▸ Activité: Pouvez-vous recopier les lignes des relevés qui commencent à celle contenant « GORILLA GLUE » et finissent à celle contenant « markedet til deg som kunde. », en remplaçant « Camp Climat » par « Festival Climat » sans rien modifier d'autre ?

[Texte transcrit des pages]
-- -- --

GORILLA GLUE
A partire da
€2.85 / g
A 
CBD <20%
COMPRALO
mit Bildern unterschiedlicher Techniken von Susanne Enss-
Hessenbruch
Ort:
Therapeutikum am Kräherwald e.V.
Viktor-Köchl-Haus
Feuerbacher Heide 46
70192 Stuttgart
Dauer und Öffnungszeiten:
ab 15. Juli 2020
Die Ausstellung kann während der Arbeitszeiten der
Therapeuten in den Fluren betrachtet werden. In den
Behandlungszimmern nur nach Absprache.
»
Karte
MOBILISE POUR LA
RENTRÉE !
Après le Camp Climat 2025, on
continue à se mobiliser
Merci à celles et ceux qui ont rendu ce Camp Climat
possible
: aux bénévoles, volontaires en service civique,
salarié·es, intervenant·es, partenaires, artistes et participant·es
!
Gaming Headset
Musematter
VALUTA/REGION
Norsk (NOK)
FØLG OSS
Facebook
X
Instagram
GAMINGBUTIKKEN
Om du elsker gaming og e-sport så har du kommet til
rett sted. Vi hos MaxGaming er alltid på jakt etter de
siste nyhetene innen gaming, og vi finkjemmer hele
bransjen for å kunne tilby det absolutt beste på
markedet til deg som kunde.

-- -- --

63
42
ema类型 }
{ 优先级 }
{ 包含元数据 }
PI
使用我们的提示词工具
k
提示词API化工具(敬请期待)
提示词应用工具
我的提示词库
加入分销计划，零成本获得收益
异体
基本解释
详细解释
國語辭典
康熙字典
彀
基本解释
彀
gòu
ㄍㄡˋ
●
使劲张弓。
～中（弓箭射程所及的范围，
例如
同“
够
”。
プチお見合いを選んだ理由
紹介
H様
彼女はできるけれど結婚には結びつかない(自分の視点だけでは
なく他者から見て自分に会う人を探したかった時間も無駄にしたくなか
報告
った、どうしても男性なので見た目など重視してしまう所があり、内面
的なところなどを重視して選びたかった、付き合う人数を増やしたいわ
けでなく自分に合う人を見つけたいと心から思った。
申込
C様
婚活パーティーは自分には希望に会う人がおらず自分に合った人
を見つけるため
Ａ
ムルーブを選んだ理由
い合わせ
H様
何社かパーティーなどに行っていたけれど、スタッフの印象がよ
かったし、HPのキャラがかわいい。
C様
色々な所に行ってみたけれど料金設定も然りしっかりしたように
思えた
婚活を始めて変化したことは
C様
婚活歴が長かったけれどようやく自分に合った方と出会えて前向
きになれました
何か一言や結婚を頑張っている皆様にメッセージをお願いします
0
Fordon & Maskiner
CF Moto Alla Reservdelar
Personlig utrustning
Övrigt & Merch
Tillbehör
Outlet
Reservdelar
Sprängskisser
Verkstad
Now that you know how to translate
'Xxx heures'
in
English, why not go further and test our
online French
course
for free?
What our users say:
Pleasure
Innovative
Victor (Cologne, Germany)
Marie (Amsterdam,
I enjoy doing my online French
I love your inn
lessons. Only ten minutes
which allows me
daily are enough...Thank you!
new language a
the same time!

-- -- --

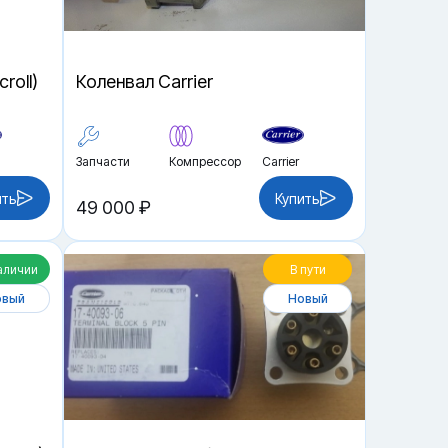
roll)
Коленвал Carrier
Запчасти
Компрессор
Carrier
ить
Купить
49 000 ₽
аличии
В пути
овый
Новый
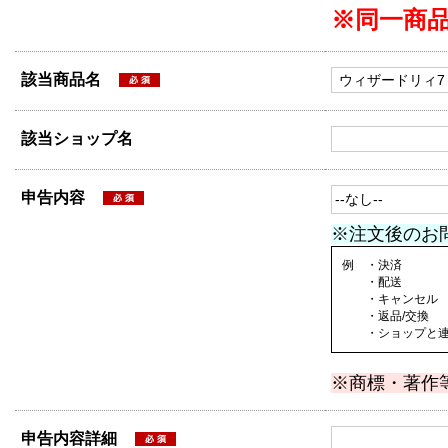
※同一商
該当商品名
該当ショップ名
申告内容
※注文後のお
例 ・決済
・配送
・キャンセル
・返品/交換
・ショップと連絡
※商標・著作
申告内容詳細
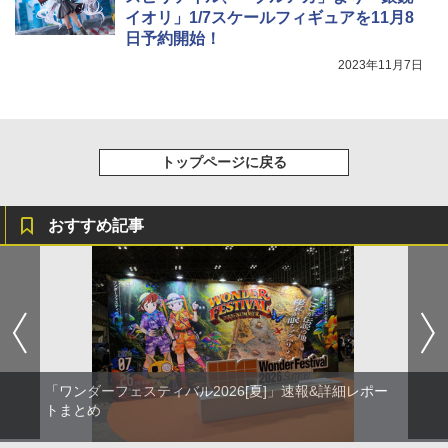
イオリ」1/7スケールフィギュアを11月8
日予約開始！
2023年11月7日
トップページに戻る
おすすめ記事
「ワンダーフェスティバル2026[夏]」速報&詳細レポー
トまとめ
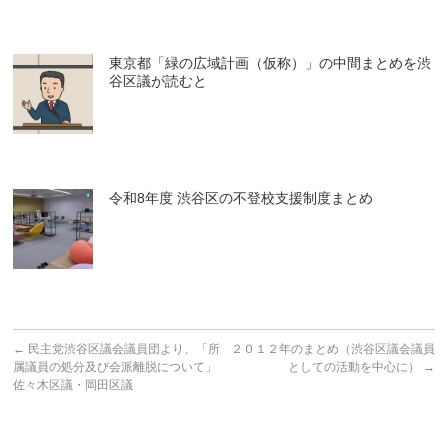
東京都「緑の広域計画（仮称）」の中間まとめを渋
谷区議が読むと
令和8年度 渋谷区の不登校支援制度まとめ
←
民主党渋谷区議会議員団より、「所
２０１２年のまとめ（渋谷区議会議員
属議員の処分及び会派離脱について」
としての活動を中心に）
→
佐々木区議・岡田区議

-- -- --

▸ Votre réponse:
GORILLA GLUE
A partire da
€2.85 / g
A 
CBD <20%
COMPRALO
mit Bildern unterschiedlicher Techniken von Susanne Enss-
Hessenbruch
Ort:
Therapeutikum am Kräherwald e.V.
Viktor-Köchl-Haus
Feuerbacher Heide 46
70192 Stuttgart
Dauer und Öffnungszeiten:
ab 15. Juli 2020
Die Ausstellung kann während der Arbeitszeiten der
Therapeuten in den Fluren betrachtet werden. In den
Behandlungszimmern nur nach Absprache.
»
Karte
MOBILISE POUR LA
RENTRÉE !
Après le Festival Climat 2025, on
continue à se mobiliser
Merci à celles et ceux qui ont rendu ce Festival Climat
possible
: aux bénévoles, volontaires en service civique,
salarié·es, intervenant·es, partenaires, artistes et participant·es
!
Gaming Headset
Musematter
VALUTA/REGION
Norsk (NOK)
FØLG OSS
Facebook
X
Instagram
GAMINGBUTIKKEN
Om du elsker gaming og e-sport så har du kommet til
rett sted. Vi hos MaxGaming er alltid på jakt etter de
siste nyhetene innen gaming, og vi finkjemmer hele
bransjen for å kunne tilby det absolutt beste på
markedet til deg som kunde.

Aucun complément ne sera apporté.